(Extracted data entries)
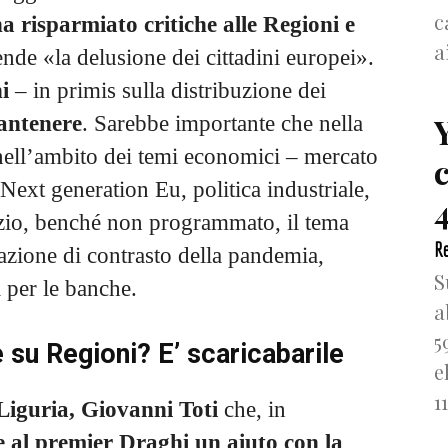
c
a risparmiato critiche alle Regioni e
a
e «la delusione dei cittadini europei».
i
– in primis sulla distribuzione dei
mantenere
. Sarebbe importante che nella
nell’ambito dei temi economici – mercato
 Next generation Eu, politica industriale,
4
pazio, benché non programmato, il tema
Re
uazione di contrasto della pandemia,
S
à per le banche.
a
5
 su Regioni? E’ scaricabarile
e
1
 Liguria, Giovanni Toti
che, in
e al premier Draghi un aiuto con la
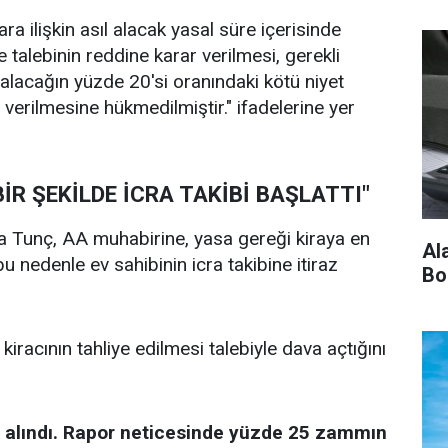
 ilişkin asıl alacak yasal süre içerisinde
 talebinin reddine karar verilmesi, gerekli
 alacağın yüzde 20'si oranındaki kötü niyet
 verilmesine hükmedilmiştir." ifadelerine yer
BİR ŞEKİLDE İCRA TAKİBİ BAŞLATTI"
fa Tunç, AA muhabirine, yasa gereği kiraya en
Al
u nedenle ev sahibinin icra takibine itiraz
Bo
ve kiracının tahliye edilmesi talebiyle dava açtığını
u alındı. Rapor neticesinde yüzde 25 zammın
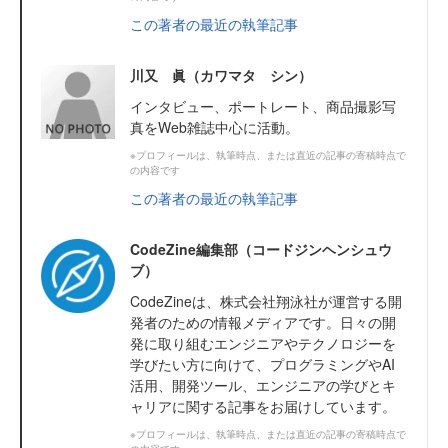
この著者の最近の執筆記事
川又 眞（カワマタ シン）
インタビュー、ポートレート、商品撮影写
真をWeb雑誌中心に活動。
※プロフィールは、執筆時点、または直近の記事の寄稿時点で
の内容です
この著者の最近の執筆記事
CodeZine編集部（コードジンヘンシュウ
ブ）
CodeZineは、株式会社翔泳社が運営する開
発者のための情報メディアです。日々の開
発に取り組むエンジニアやテクノロジーを
学びたい方に向けて、プログラミングやAI
活用、開発ツール、エンジニアの学びとキ
ャリアに関する記事をお届けしています。
※プロフィールは、執筆時点、または直近の記事の寄稿時点で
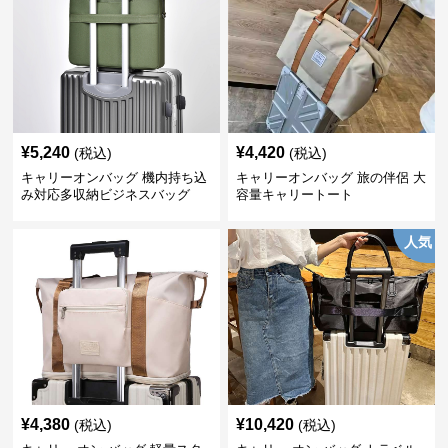
¥
5,240
¥
4,420
(税込)
(税込)
キャリーオンバッグ 機内持ち込
キャリーオンバッグ 旅の伴侶 大
み対応多収納ビジネスバッグ
容量キャリートート
人気
¥
4,380
¥
10,420
(税込)
(税込)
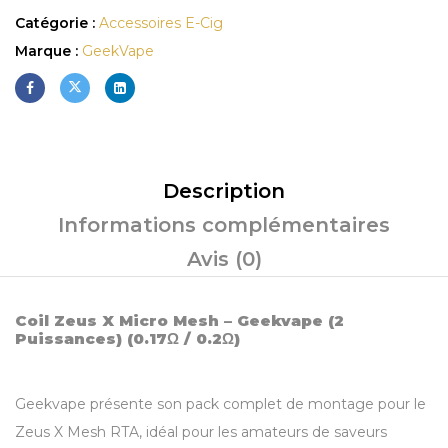
Catégorie :
Accessoires E-Cig
Marque :
GeekVape
Description
Informations complémentaires
Avis (0)
Coil Zeus X Micro Mesh – Geekvape (2
Puissances) (0.17Ω / 0.2Ω)
Geekvape présente son pack complet de montage pour le
Zeus X Mesh RTA, idéal pour les amateurs de saveurs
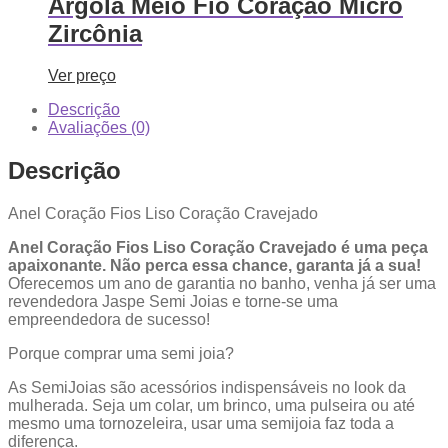
Argola Meio Fio Coração Micro
Zircônia
Ver preço
Descrição
Avaliações (0)
Descrição
Anel Coração Fios Liso Coração Cravejado
Anel Coração Fios Liso Coração Cravejado é uma peça
apaixonante. Não perca essa chance, garanta já a sua!
Oferecemos um ano de garantia no banho, venha já ser uma
revendedora Jaspe Semi Joias e torne-se uma
empreendedora de sucesso!
Porque comprar uma semi joia?
As SemiJoias são acessórios indispensáveis no look da
mulherada. Seja um colar, um brinco, uma pulseira ou até
mesmo uma tornozeleira, usar uma semijoia faz toda a
diferença.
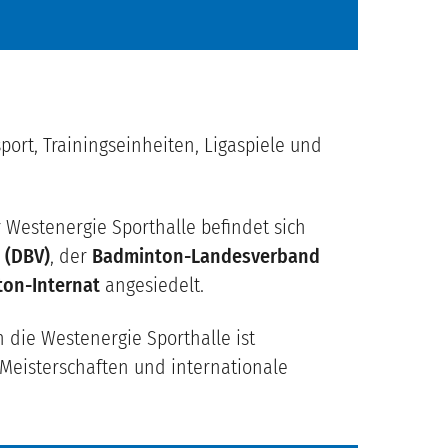
port, Trainingseinheiten, Ligaspiele und
Westenergie Sporthalle befindet sich
 (DBV)
, der
Badminton-Landesverband
on-Internat
angesiedelt.
die Westenergie Sporthalle ist
Meisterschaften und internationale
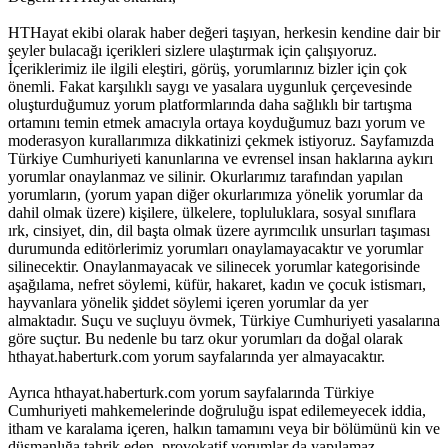
HTHayat ekibi olarak haber değeri taşıyan, herkesin kendine dair bir
şeyler bulacağı içerikleri sizlere ulaştırmak için çalışıyoruz.
İçeriklerimiz ile ilgili eleştiri, görüş, yorumlarınız bizler için çok
önemli. Fakat karşılıklı saygı ve yasalara uygunluk çerçevesinde
oluşturduğumuz yorum platformlarında daha sağlıklı bir tartışma
ortamını temin etmek amacıyla ortaya koyduğumuz bazı yorum ve
moderasyon kurallarımıza dikkatinizi çekmek istiyoruz. Sayfamızda
Türkiye Cumhuriyeti kanunlarına ve evrensel insan haklarına aykırı
yorumlar onaylanmaz ve silinir. Okurlarımız tarafından yapılan
yorumların, (yorum yapan diğer okurlarımıza yönelik yorumlar da
dahil olmak üzere) kişilere, ülkelere, topluluklara, sosyal sınıflara
ırk, cinsiyet, din, dil başta olmak üzere ayrımcılık unsurları taşıması
durumunda editörlerimiz yorumları onaylamayacaktır ve yorumlar
silinecektir. Onaylanmayacak ve silinecek yorumlar kategorisinde
aşağılama, nefret söylemi, küfür, hakaret, kadın ve çocuk istismarı,
hayvanlara yönelik şiddet söylemi içeren yorumlar da yer
almaktadır. Suçu ve suçluyu övmek, Türkiye Cumhuriyeti yasalarına
göre suçtur. Bu nedenle bu tarz okur yorumları da doğal olarak
hthayat.haberturk.com yorum sayfalarında yer almayacaktır.
Ayrıca hthayat.haberturk.com yorum sayfalarında Türkiye
Cumhuriyeti mahkemelerinde doğruluğu ispat edilemeyecek iddia,
itham ve karalama içeren, halkın tamamını veya bir bölümünü kin ve
düşmanlığa tahrik eden, provokatif yorumlar da yapılamaz.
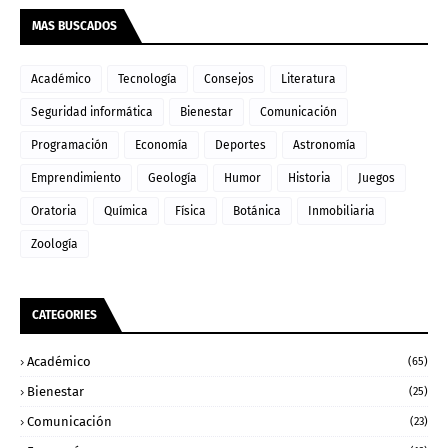
MAS BUSCADOS
Académico
Tecnología
Consejos
Literatura
Seguridad informática
Bienestar
Comunicación
Programación
Economía
Deportes
Astronomía
Emprendimiento
Geología
Humor
Historia
Juegos
Oratoria
Química
Física
Botánica
Inmobiliaria
Zoología
CATEGORIES
Académico
(65)
Bienestar
(25)
Comunicación
(23)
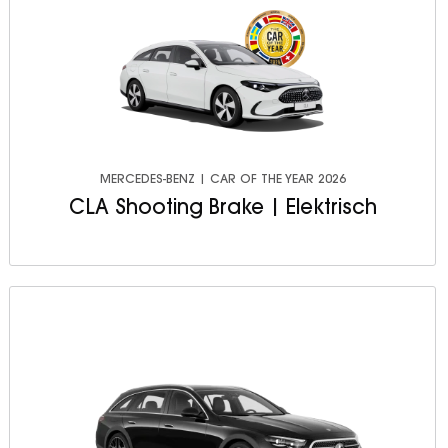
MERCEDES-BENZ | CAR OF THE YEAR 2026
CLA Shooting Brake | Elektrisch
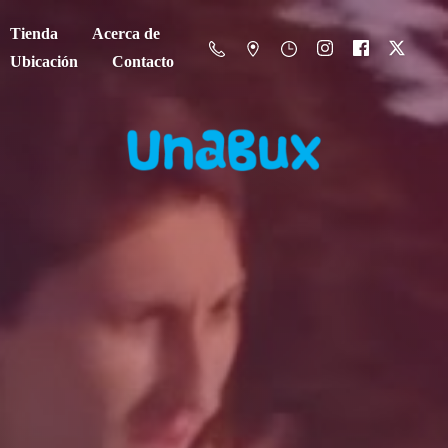
Tienda
Acerca de
Ubicación
Contacto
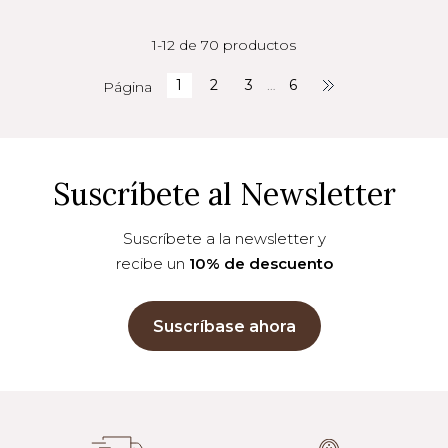
1-12 de 70 productos
1
2
3
…
6
Página
Suscríbete al Newsletter
Suscríbete a la newsletter y
recibe un
10% de descuento
Suscríbase ahora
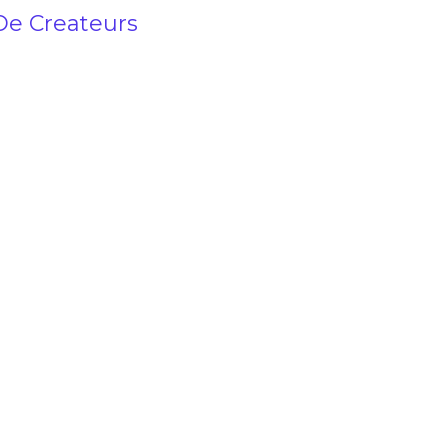
 De Createurs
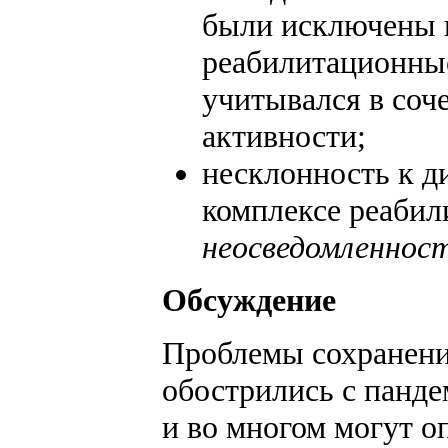
были исключены и
реабилитационные
учитывался в соч
активности;
несклонность к д
комплексе реаби
неосведомленност
Обсуждение
Проблемы сохранени
обострились с панде
и во многом могут о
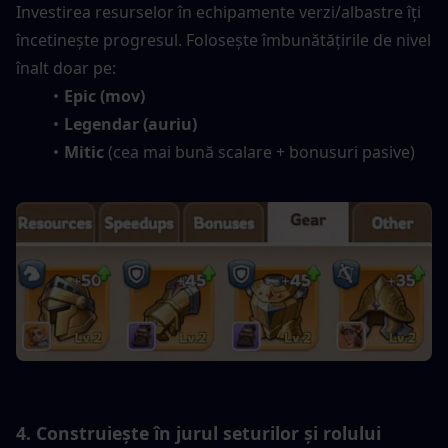
Investirea resurselor în echipamente verzi/albastre îți 
încetinește progresul. Folosește îmbunătățirile de nivel 
înalt doar pe:
Epic (mov)
Legendar (auriu)
Mitic
 (cea mai bună scalare + bonusuri pasive)
4. Construiește în jurul seturilor și rolului 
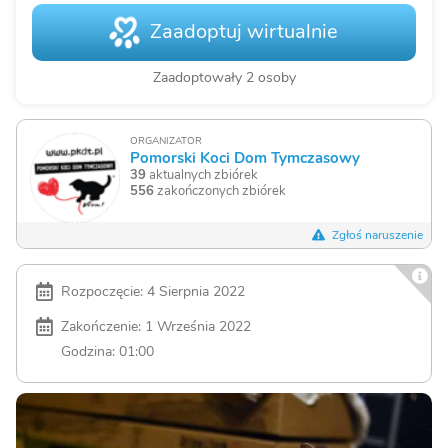
Zaadoptuj wirtualnie
Zaadoptowały 2 osoby
ORGANIZATOR
Pomorski Koci Dom Tymczasowy
39
aktualnych zbiórek
556
zakończonych zbiórek
Zgłoś naruszenie
Rozpoczęcie: 4 Sierpnia 2022
Zakończenie: 1 Września 2022
Godzina: 01:00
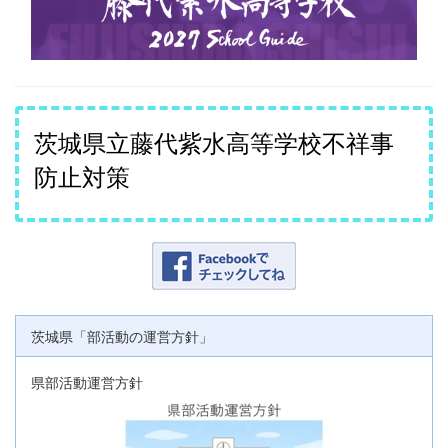
茨城県立藤代紫水高等学校不祥事
防止対策
茨城県「部活動の運営方針」
県部活動運営方針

WORK INSTRUCTION: Render every line of text in the records above as a JSON list of strings, one string per line, with blank lines omitted. Leave the picture markers out of the list.

TASK ANSWER:
[
  "c",
  "a risparmiato critiche alle Regioni e",
  "a",
  "e «la delusione dei cittadini europei».",
  "i",
  "– in primis sulla distribuzione dei",
  "mantenere",
  ". Sarebbe importante che nella",
  "nell’ambito dei temi economici – mercato",
  " Next generation Eu, politica industriale,",
  "4",
  "pazio, benché non programmato, il tema",
  "Re",
  "uazione di contrasto della pandemia,",
  "S",
  "à per le banche.",
  "a",
  "5",
  " su Regioni? E’ scaricabarile",
  "e",
  "1",
  " Liguria, Giovanni Toti",
  "che, in",
  "e al premier Draghi un aiuto con la",
  " ilişkin asıl alacak yasal süre içerisinde",
  " talebinin reddine karar verilmesi, gerekli",
  " alacağın yüzde 20'si oranındaki kötü niyet",
  " verilmesine hükmedilmiştir.\" ifadelerine yer",
  "BİR ŞEKİLDE İCRA TAKİBİ BAŞLATTI\"",
  "fa Tunç, AA muhabirine, yasa gereği kiraya en",
  "Al",
  "u nedenle ev sahibinin icra takibine itiraz",
  "Bo",
  "ve kiracının tahliye edilmesi talebiyle dava açtığını",
  "u alındı. Rapor neticesinde yüzde 25 zammın",
  "この著者の最近の執筆記事",
  "川又 眞（カワマタ シン）",
  "インタビュー、ポートレート、商品撮影写",
  "真をWeb雑誌中心に活動。",
  "※プロフィールは、執筆時点、または直近の記事の寄稿時点で",
  "の内容です",
  "この著者の最近の執筆記事",
  "CodeZine編集部（コードジンヘンシュウ",
  "ブ）",
  "CodeZineは、株式会社翔泳社が運営する開",
  "発者のための情報メディアです。日々の開",
  "発に取り組むエンジニアやテクノロジーを",
  "学びたい方に向けて、プログラミングやAI",
  "活用、開発ツール、エンジニアの学びとキ",
  "ャリアに関する記事をお届けしています。",
  "※プロフィールは、執筆時点、または直近の記事の寄稿時点で",
  "¥",
  "5,240",
  "¥",
  "4,420",
  "(税込)",
  "(税込)",
  "キャリーオンバッグ 機内持ち込",
  "キャリーオンバッグ 旅の伴侶 大",
  "み対応多収納ビジネスバッグ",
  "容量キャリートート",
  "人気",
  "¥",
  "4,380",
  "¥",
  "10,420",
  "(税込)",
  "(税込)",
  "Catégorie :",
  "Accessoires E-Cig",
  "Marque :",
  "GeekVape",
  "Description",
  "Informations complémentaires",
  "Avis (0)",
  "Coil Zeus X Micro Mesh – Geekvape (2",
  "Puissances) (0.17Ω / 0.2Ω)",
  "Geekvape présente son pack complet de montage pour le",
  "Zeus X Mesh RTA, idéal pour les amateurs de saveurs",
  "Argola Meio Fio Coração Micro",
  "Zircônia",
  "Ver preço",
  "Descrição",
  "Avaliações (0)",
  "Descrição",
  "Anel Coração Fios Liso Coração Cravejado",
  "Anel Coração Fios Liso Coração Cravejado é uma peça",
  "apaixonante. Não perca essa chance, garanta já a sua!",
  "Oferecemos um ano de garantia no banho, venha já ser uma",
  "revendedora Jaspe Semi Joias e torne-se uma",
  "empreendedora de sucesso!",
  "Porque comprar uma semi joia?",
  "As SemiJoias são acessórios indispensáveis no look da",
  "mulherada. Seja um colar, um brinco, uma pulseira ou até",
  "mesmo uma tornozeleira, usar uma semijoia faz toda a",
  "diferença.",
  "port, Trainingseinheiten, Ligaspiele und",
  "Westenergie Sporthalle befindet sich",
  " (DBV)",
  ", der",
  "Badminton-Landesverband",
  "on-Internat",
  "angesiedelt.",
  "die Westenergie Sporthalle ist",
  "Meisterschaften und internationale",
  "HTHayat ekibi olarak haber değeri taşıyan, herkesin kendine dair bir",
  "şeyler bulacağı içerikleri sizlere ulaştırmak için çalışıyoruz.",
  "İçeriklerimiz ile ilgili eleştiri, görüş, yorumlarınız bizler için çok",
  "önemli. Fakat karşılıklı saygı ve yasalara uygunluk çerçevesinde",
  "oluşturduğumuz yorum platformlarında daha sağlıklı bir tartışma",
  "ortamını temin etmek amacıyla ortaya koyduğumuz bazı yorum ve",
  "moderasyon kurallarımıza dikkatinizi çekmek istiyoruz. Sayfamızda",
  "Türkiye Cumhuriyeti kanunlarına ve evrensel insan haklarına aykırı",
  "yorumlar onaylanmaz ve silinir. Okurlarımız tarafından yapılan",
  "yorumların, (yorum yapan diğer okurlarımıza yönelik yorumlar da",
  "dahil olmak üzere) kişilere, ülkelere, topluluklara, sosyal sınıflara",
  "ırk, cinsiyet, din, dil başta olmak üzere ayrımcılık unsurları taşıması",
  "durumunda editörlerimiz yorumları onaylamayacaktır ve yorumlar",
  "silinecektir. Onaylanmayacak ve silinecek yorumlar kategorisinde",
  "aşağılama, nefret söylemi, küfür, hakaret, kadın ve çocuk istismarı,",
  "hayvanlara yönelik şiddet söylemi içeren yorumlar da yer",
  "almaktadır. Suçu ve suçluyu övmek, Türkiye Cumhuriyeti yasalarına",
  "göre suçtur. Bu nedenle bu tarz okur yorumları da doğal olarak",
  "hthayat.haberturk.com yorum sayfalarında yer almayacaktır.",
  "Ayrıca hthayat.haberturk.com yorum sayfalarında Türkiye",
  "Cumhuriyeti mahkemelerinde doğruluğu ispat edilemeyecek iddia,",
  "itham ve karalama içeren, halkın tamamını veya bir bölümünü kin ve",
  "düşmanlığa tahrik eden, provokatif yorumlar da yapılamaz.",
  "MAS BUSCADOS",
  "Académico",
  "Tecnología",
  "Consejos",
  "Literatura",
  "Seguridad informática",
  "Bienestar",
  "Comunicación",
  "Programación",
  "Economía",
  "Deportes",
  "Astronomía",
  "Emprendimiento",
  "Geología",
  "Humor",
  "Historia",
  "Juegos",
  "Oratoria",
  "Química",
  "Física",
  "Botánica",
  "Inmobiliaria",
  "Zoología",
  "CATEGORIES",
  "Académico",
  "(65)",
  "Bienestar",
  "(25)",
  "Comunicación",
  "(23)",
  "MERCEDES-BENZ | CAR OF THE YEAR 2026",
  "CLA Shooting Brake | Elektrisch",
  "Tienda",
  "Acerca de",
  "Ubicación",
  "Contacto",
  "1-12 de 70 productos",
  "1",
  "2",
  "3",
  "…",
  "6",
  "Página",
  "Suscríbete al Newsletter",
  "Suscríbete a la newsletter y",
  "recibe un",
  "10% de descuento",
  "Suscríbase ahora",
  " De Createurs",
  "были исключены и",
  "реабилитационные",
  "учитывался в соч",
  "активности;",
  "несклонность к д",
  "комплексе реаби",
  "неосведомленност",
  "Обсуждение",
  "Проблемы сохранени",
  "обострились с панде",
  "и во многом могут о",
  "Investirea resurselor în echipamente verzi/albastre îți ",
  "încetinește progresul. Folosește îmbunătățirile de nivel ",
  "înalt doar pe:",
  "Epic (mov)",
  "Legendar (auriu)",
  "Mitic",
  " (cea mai bună scalare + bonusuri pasive)",
  "4. Construiește în jurul seturilor și rolului ",
  "Zaadoptuj wirtualnie",
  "Zaadoptowały 2 osoby",
  "ORGANIZATOR",
  "Pomorski Koci Dom Tymczasowy",
  "39",
  "aktualnych zbiórek",
  "556",
  "zakończonych zbiórek",
  "Zgłoś naruszenie",
  "Rozpoczęcie: 4 Sierpnia 2022",
  "Zakończenie: 1 Września 2022",
  "Godzina: 01:00",
  "茨城県立藤代紫水高等学校不祥事",
  "防止対策",
  "茨城県「部活動の運営方針」",
  "県部活動運営方針"
]